石油元売りで国内シェア2位の出光興産。2023年10月には全固体電池材料開発でトヨタ自動車と協業することを発表し株価急上昇。将来的な需要減少が懸念される業界にあり、今後の将来性はどうなのかなどについて考察していきます。
※A〜Hの投資分類はこちらを参考にしてください。
1911年(明治44年)創業の石油元売り会社。2019年には昭和シェル石油を経営統合し、売上高ランキングではENEOSに次いで国内第2位となります。
素材開発など多角的に事業を展開していますが、主力は燃料油。売上シェアの8割弱を占めます。脱炭素化の流れにより今後需要が縮小していくことが予想される中、業界再編が進みほぼ3社でシェアを分ける形になっています。
2023年10月トヨタ自動車と共同で全固体電池の材料開発等を両社で取り組むことを公表。2027年から2028年の全固体電池実用化に向けて本格量産を目指していくとしています。
海外比率は約3割。国内のみならずバリューチェーンを海外にも展開しています。
原油価格の影響に大きく左右されます。原油を仕入れて精製して販売するまでに数ヶ月時間を要するため、その間に原油価格が下がると逆ざやになることもあり、業績の変動が大きいです。
多角化してるとはいえ、燃料油セグメントの売上比率が8割弱を占めるため、ほぼ原油価格次第ですね。
当初のROE目標が低かったことを認め、2025年度ROE目標10%以上へ上方修正。事業戦略と資本・財務戦略を通じて早期にPBR1倍を達成することを目標に掲げています。
達成まではまだ道のり長いですが、後述する株主還元方針含め取り組みには積極的。
設備投資(メンテ)を要する業界だけに業界全体的に指標は低め。ただ、その中でいずれの水準も安定的と言えます。
2023年度から2025年度は総還元性向50%以上としつつ、下限配当を120円→160円に増配。

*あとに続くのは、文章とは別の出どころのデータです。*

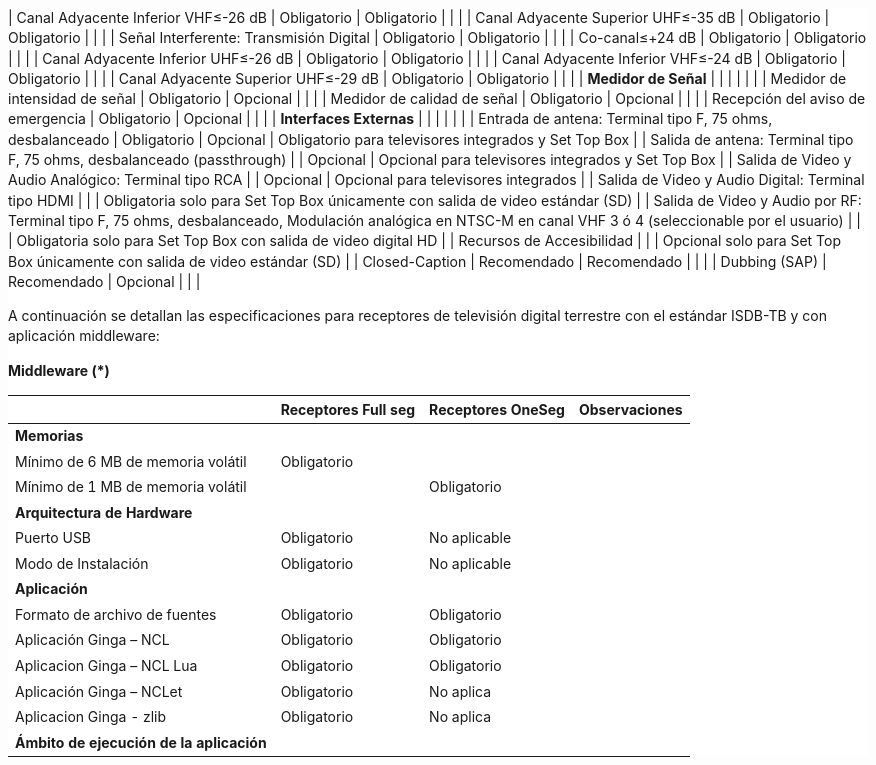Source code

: | Canal Adyacente Inferior VHF≤-26 dB | Obligatorio | Obligatorio | | |
| Canal Adyacente Superior UHF≤-35 dB | Obligatorio | Obligatorio | | |
| Señal Interferente: Transmisión Digital | Obligatorio | Obligatorio | | |
| Co-canal≤+24 dB | Obligatorio | Obligatorio | | |
| Canal Adyacente Inferior UHF≤-26 dB | Obligatorio | Obligatorio | | |
| Canal Adyacente Inferior VHF≤-24 dB | Obligatorio | Obligatorio | | |
| Canal Adyacente Superior UHF≤-29 dB | Obligatorio | Obligatorio | | |
| **Medidor de Señal** | | | | | |
| Medidor de intensidad de señal | Obligatorio | Opcional | | |
| Medidor de calidad de señal | Obligatorio | Opcional | | |
| Recepción del aviso de emergencia | Obligatorio | Opcional | | |
| **Interfaces Externas** | | | | | |
| Entrada de antena: Terminal tipo F, 75 ohms, desbalanceado | Obligatorio | Opcional | Obligatorio para televisores integrados y Set Top Box |
| Salida de antena: Terminal tipo F, 75 ohms, desbalanceado (passthrough) | | Opcional | Opcional para televisores integrados y Set Top Box |
| Salida de Video y Audio Analógico: Terminal tipo RCA | | Opcional | Opcional para televisores integrados |
| Salida de Video y Audio Digital: Terminal tipo HDMI | | | Obligatoria solo para Set Top Box únicamente con salida de video estándar (SD) |
| Salida de Video y Audio por RF: Terminal tipo F, 75 ohms, desbalanceado, Modulación analógica en NTSC-M en canal VHF 3 ó 4 (seleccionable por el usuario) | | | Obligatoria solo para Set Top Box con salida de video digital HD |
| Recursos de Accesibilidad | | | Opcional solo para Set Top Box únicamente con salida de video estándar (SD) |
| Closed-Caption | Recomendado | Recomendado | | |
| Dubbing (SAP) | Recomendado | Opcional | | |

A continuación se detallan las especificaciones para receptores de televisión digital terrestre con el estándar ISDB-TB y con aplicación middleware:

**Middleware (*)**

| | Receptores Full seg | Receptores OneSeg | Observaciones |
|----------------|---------------------|------------------|--------------|
| **Memorias** | | | |
| Mínimo de 6 MB de memoria volátil | Obligatorio | | |
| Mínimo de 1 MB de memoria volátil | | Obligatorio | |
| **Arquitectura de Hardware** | | | |
| Puerto USB | Obligatorio | No aplicable | |
| Modo de Instalación | Obligatorio | No aplicable | |
| **Aplicación** | | | |
| Formato de archivo de fuentes | Obligatorio | Obligatorio | |
| Aplicación Ginga – NCL | Obligatorio | Obligatorio | |
| Aplicacion Ginga – NCL Lua | Obligatorio | Obligatorio | |
| Aplicación Ginga – NCLet | Obligatorio | No aplica | |
| Aplicacion Ginga - zlib | Obligatorio | No aplica | |
| **Ámbito de ejecución de la aplicación** | | | |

自己株式取得も株価水準を意識し機動的に実施していく方針としています。
PBR対策に本腰なため、自社株買いとかは期待して良いのでは無いでしょうか。
美術展覧会(Idemitsu Art Award展)の招待券などが贈呈されます。詳細は会社HPをご確認ください。
業界全体的にPER/PBRは割安水準です。脱炭素化の流れもあり、将来性が低く見積もられていると考えることができます。
石油販売の需要拡大は期待できないだけに、どこに注力していくのか戦略が問われますね。
直近一年は序盤低調も後半にかけて上昇傾向。23/3期予想の下方修正を受けて軟調な展開でしたが、24/3期の好調な決算やトヨタ自動車との協業が報道されたことにより大幅に上昇しています。
また、24/3期中間決算にて業績の上方修正を発表。加えて自社株買い、増配、株式分割を行ったことや中期経営計画の見直しなど、できる資本政策は全て打ったと評価され、株価が大きく上昇しています。
中長期的なリスクとしては脱炭素化の加速。ガソリン車からEV車の普及が加速することで、需要が減少していくことが見込まれます。無くなることはありませんが、需要が増えることも考えにくい業界と言えます。
それだけにトヨタと協業する全固体電池材料開発は会社の命運を握るとも言えるのでは無いでしょうか。
また、短期的には原油や原料(ナフサ)などの価格変動に注意が必要です。それ次第で業績や株価に大きく影響与えるため、注視していく必要があります。